BACKGROUND: Estimating muscle-tendon complex (MTC) lengths is important for planning of soft tissue surgery and evaluating outcomes, e.g. in children with cerebral palsy (CP). Conventional musculoskeletal models often represent the foot as one rigid segment, called a mono-segment foot model (mono-SFM). However, a multi-segment foot model (multi-SFM) might provide better estimates of triceps surae MTC lengths, especially in patients with foot deformities.

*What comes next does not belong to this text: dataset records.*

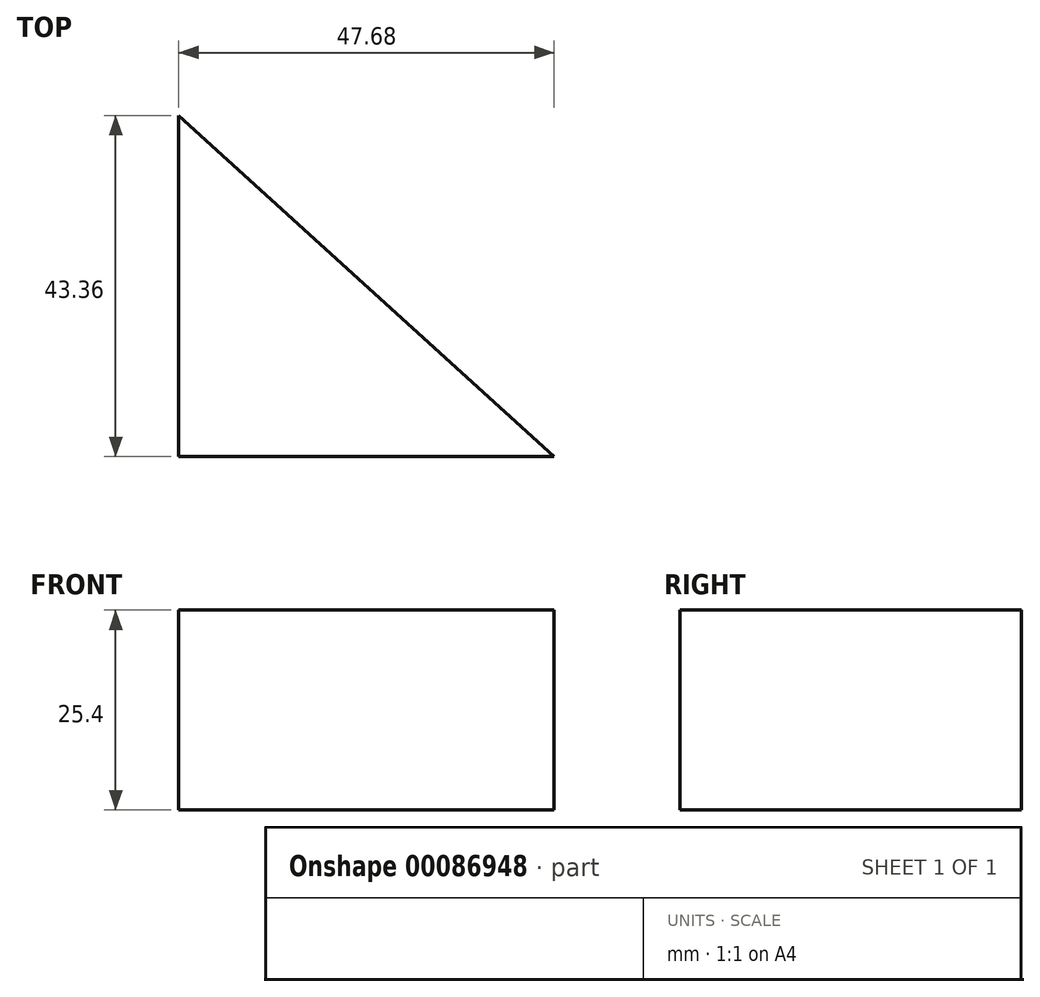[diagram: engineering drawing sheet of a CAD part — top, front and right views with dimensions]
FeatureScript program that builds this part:
annotation { "Feature Type Name" : "Feature", "Feature Type Description" : "" }
export const myFeature = defineFeature(function(context is Context, id is Id, definition is map)
    precondition{}
    {
        {
            var Q0;
            Q0=qCreatedBy(makeId("Top.planeOp"),FACE);
            var sketch = newSketch(context, id + "F0", { "sketchPlane" : qUnion([Q0])});
            skLineSegment(sketch, "E0", {"start": v(0, 0) * mm, "end": v(47.68, 0) * mm});
            skLineSegment(sketch, "E1", {"start": v(47.68, 0) * mm, "end": v(0, 43.36) * mm});
            skLineSegment(sketch, "E2", {"start": v(0, 43.36) * mm, "end": v(0, 0) * mm});
            skSolve(sketch);
        }
        {
            var Q0;
            Q0=makeQuery(id+"F0.imprint","IMPRINT",FACE,{"disambiguationData":[TD([[makeQuery(id+"F0.imprint","IMPRINT",EDGE,{"derivedFrom":sQuery(id+"F0.wireOp",EDGE,"E0")}),1.0]])]});
            extrude(context, id + "F1", {"entities" : qUnion([Q0]), "depth" : 25.4 * mm});
        }
    });
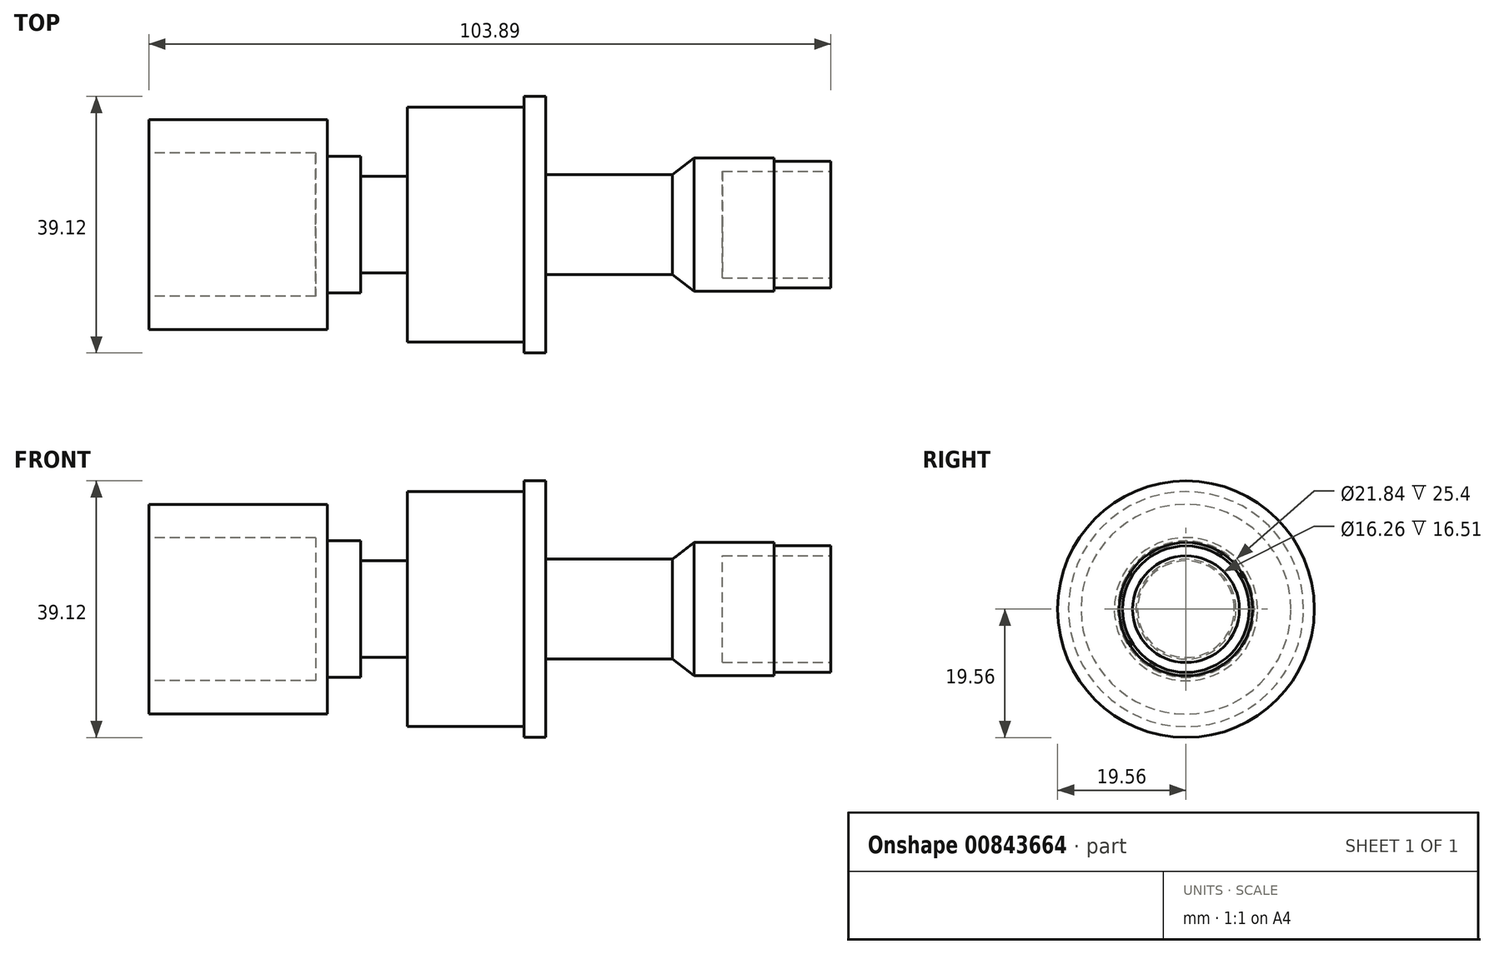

RESEARCH QUESTION: What is the effect of a mono- versus a multi-SFM on simulated ankle angles and triceps surae MTC lengths during gait in typically developing subjects and in children with CP with equinus, cavovarus or planovalgus foot deformities? METHODS: 50 subjects were included, 10 non-affected adults, 10 typically developing children, and 30 children with spastic CP and foot deformities. During walking trials, marker trajectories were collected for two marker models, including a mono- and multi-segment foot; respectively Newington gait model and Oxford foot model. Two musculoskeletal lower body models were constructed in OpenSim with either a mono- or multi-SFM based on the corresponding marker models. Normalized triceps surae MTC lengths (soleus, gastrocnemius medialis and lateralis) and ankle angles were calculated and compared between models using statistical parametric mapping RM-ANOVAs. Root mean square error values between simulated MTC lengths were compared using Wilcoxon signed-rank and rank-sum tests. RESULTS:Mono-SFM simulated significantly more ankle dorsiflexion (7.5 ± 1.2°) and longer triceps surae lengths (difference; soleus:2.6 ± 0.29 %, gastrocnemius medialis:1.7 ± 0.2 %, gastrocnemius lateralis:1.8 ± 0.2%) than a multi-SFM. Differences between models were larger in children with CP compared to typically developing children and larger in the stance compared to the swing phase of gait. Largest differences were found in children with CP presenting with planovalgus (4.8 %) or cavovarus (3.8 %) foot deformities. SIGNIFICANCE: It is advisable to use a multi-SFM in musculoskeletal models when simulating triceps surae MTC lengths, especially in individuals with planovalgus or cavovarus foot deformities.